I must've made this decision on a Friday or a Saturday that I'm done. I'm done. And I can't quite remember the order of the events, but what happened on this particular day is when the seriousness of it really dawned on me that I could not, I could not do another thing and I could not go on, I remember walking out the house mid-afternoon, I think I had my phone on me, but that's all I had. I had no money. Dunno if I was dressed appropriately, Walked to the end of the road and walked into some woods that are at the end of the road. I knew these roads lit this wood.

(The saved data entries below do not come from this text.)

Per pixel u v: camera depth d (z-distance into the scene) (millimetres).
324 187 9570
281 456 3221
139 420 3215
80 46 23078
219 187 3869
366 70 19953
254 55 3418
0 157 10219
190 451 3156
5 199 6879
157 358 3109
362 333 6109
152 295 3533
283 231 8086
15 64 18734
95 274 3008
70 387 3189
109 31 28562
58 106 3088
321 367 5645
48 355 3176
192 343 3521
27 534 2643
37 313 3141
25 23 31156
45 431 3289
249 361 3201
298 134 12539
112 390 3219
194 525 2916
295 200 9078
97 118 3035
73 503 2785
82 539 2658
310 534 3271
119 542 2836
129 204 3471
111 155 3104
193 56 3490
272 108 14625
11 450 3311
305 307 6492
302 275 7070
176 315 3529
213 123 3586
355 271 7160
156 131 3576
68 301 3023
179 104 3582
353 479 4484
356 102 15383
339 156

It's kind of nice area in Christchurch, and this forest was at the end of our row. But the other end of the forest was the ocean. And I knew if I kept walking through the forest, I'd come to the ocean. And I did. I just kept walking until I come to the ocean. And while I was walking through the forest, I dunno why, but I did call a trusted friend. And I don't remember the exact conversation, but whatever he said gave me enough to sort of admit defeat. There was no way back and it's time to walk away or whatever, you know? There's no — I'm not attached to failure or anything like that. There wasn't any ego saying, what are people going to think? It was more how I was supporting my family and the money and the stresses around that. But he convinced me, he was the one who told me the story, you know, more than one occasion. You know, when you find yourself in a hole, the best thing you can do is stop digging. And I'd ignored that for a long while. That's when that story sort of is right, where it's time to stop digging.
Karen:
Right. That sounds like a rock bottom moment.
Colin:
Yeah, it was, it was the darkest day. And when I've told this story before I do, you know, it was the darkest day of my life. When I got to the beach, I sat on the beach for hours, just staring out. And it was daylight when I got to the beach and the sun went down behind me and I stared out at the ocean getting colder and colder, watched the moon come up over the ocean, and I could see the reflection on the ocean. And my brain was just going round and round and round probably landing on no thoughts whatsoever. And eventually, I knew I didn't want to go home and speak to the girls — nothing to do with them. They hadn't done anything wrong. I just knew I didn't want to speak to anyone. So I didn't want to go home until everyone had gone to bed and darkness and couldn't be disturbed by anyone. I just wanted to be in this black hole. And so it got later and later and later, eventually I stood up and I walked home in the darkness through the forest and crawled into bed alongside Elly and fell asleep. And then I woke up in the morning and I said, “Yeah. Okay. I get it. That's it. That’s enough.”
Karen:
Sure, sure. So was Elly feeling the same way about the business?
Colin:
Yeah, she was, she was more burned out than — I mean, she's, she was, she was that at that point, she was more full-time mum, you know, we were, we had already, we'd already decided to homeschool. Even though like, the baby was non-schooling age, we saw ourselves as full-time carers and educators. So we were taking it seriously. And I said, well, we'll close orders and we'll close orders till the end of the month. So we'll do orders to the end of the month and then we'll pack up and she turned around and said, “Why are we going to wait to the end of the month? Why don't we just stop today?” And I went, “Yeah, you're right.” And so we did, we let the orders come in for the day. And then we'd started having all those awkward conversations, but already the sense of relief was starting to kick in. Obviously I was not in a good space and it wasn't in a good space for several years afterwards. But the relief of the moment, you know, like you said, that rock bottom moment of sitting on that beach, staring out into the darkness, feeling like it was my darkest day, that was the turning point. That was when it was at its worst and everything else since then was just a slow, gradual ...
Karen:
Sure, sure. So what was the state of your affairs after you made this decision? You said that it took you several years to recover. So kind of give me that picture of, you know, where you were like financially and just emotionally and in your relationships. Kind of paint that picture for me.
Colin:
So at the time I had — we had our own house on a rental property and you know, we weren't rich people, we were doing okay. And you know, we've got honesty and integrity and we were determined to walk away and make sure everyone was paid. All our suppliers were paid. We wasn't just going to run down the road and not be heard of. So we were determined to do that. So we did what we did. We sold everything we could, we rented out our house, and we sold off all our possessions because we decided at that point we just needed to get away. We didn't know what we needed to do, we just needed to get away. And my coaching and consulting business had fallen away because of everything I'd put in. And so now I had nothing.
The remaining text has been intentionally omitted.